O QUE FAZER: Passe para o inglês esta frase do texto sobre a Trindade: "Nem o Pai, nem o Filho, nem o Espírito Santo, foram feitos ou criados em tempo algum, mas cada um é igual ao outro em essência, atributos, poder e glória."

TEXTO FORNECIDO:

————————

A Trindade Divina

Deus é trino e uno — isto é, Ele é um só Deus (Dt 6.4; Is 45.21; 1Co 8.5,6; Ef 4.6; 1Tm 2.5), manifesto em três pessoas: Pai, Filho e Espírito Santo (Mt 28.19; 2Co 13.14; 1Pe 1.2).

Cada pessoa é plenamente divina, igual às duas outras; mas não são três deuses, e sim um só Deus (Mt 3.17; Mc 1.11). Deus é revelado nas Escrituras como um só Deus, existente como Pai, Filho e Espírito Santo (cf. Mt 3.16,17; 28.19; Mc 1.9-11; 2Co 13.14; Ef 4.4-6; 1Pe 1.2; Jd 20,21).

Esta é a doutrina da Trindade, expressando a verdade de que dentro da essência una de Deus, subsistem três Pessoas distintas, compartilhando uma só natureza divina comum. Assim, segundo as Escrituras, Deus é singular (i.e., uma unidade) num sentido, e plural (i.e., trina), noutro.

As Escrituras declaram que Deus é um só uma união perfeita de uma só natureza, substância e essência (Dt 6.4; Mc 12.29; Gl 3.20). Das pessoas da deidade, nenhuma é Deus sem as outras, e cada uma, juntamente com as outras, é Deus.

O Deus único existe numa pluralidade de três pessoas identificáveis, distintas; mas não separadas. As três não são três deuses, nem três partes ou expressões de Deus, mas são três pessoas tão perfeitamente unidas que constituem o único Deus verdadeiro e eterno.

O Filho e o Espírito Santo possuem atributos que somente Deus possui (Jo 20.28; 1.1,14; 5.18; 14.16; 16.8,13; Gn 1.2; Is 61.1; At 5.3,4; 1Co 2.10,11; Rm 8.2,26,27; 2Ts 2.13; Hb 9.14).

Nem o Pai, nem o Filho, nem o Espírito Santo, foram feitos ou criados em tempo algum, mas cada um é igual ao outro em essência, atributos, poder e glória.

O Deus único, existente em três pessoas, torna possível desde toda a eternidade o amor recíproco, a comunhão, o exercício dos atributos divinos, a mútua comunhão no conhecimento e o inter-relacionamento dentro da deidade (cf. Jo 10.15; 11.27; 17.24; 1Co 2.10).

————————

(Dados coletados)

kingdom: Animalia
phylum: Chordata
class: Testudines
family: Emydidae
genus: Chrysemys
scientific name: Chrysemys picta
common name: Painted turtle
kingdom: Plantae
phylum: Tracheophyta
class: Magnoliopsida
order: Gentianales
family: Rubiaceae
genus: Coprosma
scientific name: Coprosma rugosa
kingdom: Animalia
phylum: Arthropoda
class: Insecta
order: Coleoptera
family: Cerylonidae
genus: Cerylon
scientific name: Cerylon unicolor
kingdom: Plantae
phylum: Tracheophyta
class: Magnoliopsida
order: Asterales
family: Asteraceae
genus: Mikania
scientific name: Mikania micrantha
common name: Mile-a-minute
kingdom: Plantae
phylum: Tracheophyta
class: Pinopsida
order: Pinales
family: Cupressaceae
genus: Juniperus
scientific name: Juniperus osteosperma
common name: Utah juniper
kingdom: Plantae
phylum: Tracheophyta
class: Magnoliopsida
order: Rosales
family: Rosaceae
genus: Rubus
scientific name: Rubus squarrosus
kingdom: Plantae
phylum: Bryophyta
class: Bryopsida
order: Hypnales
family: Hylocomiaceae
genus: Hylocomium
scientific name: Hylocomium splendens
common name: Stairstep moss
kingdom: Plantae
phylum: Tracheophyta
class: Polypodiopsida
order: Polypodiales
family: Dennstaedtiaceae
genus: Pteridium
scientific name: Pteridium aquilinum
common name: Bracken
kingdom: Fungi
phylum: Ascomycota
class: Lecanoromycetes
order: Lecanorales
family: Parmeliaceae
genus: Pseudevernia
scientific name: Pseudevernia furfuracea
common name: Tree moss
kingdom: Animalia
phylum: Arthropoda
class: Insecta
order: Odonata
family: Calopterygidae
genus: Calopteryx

————————

RESPOSTA: Neither the Father, nor the Son, nor the Holy Spirit was made or created at any time, but each is equal to the other in essence, attributes, power, and glory.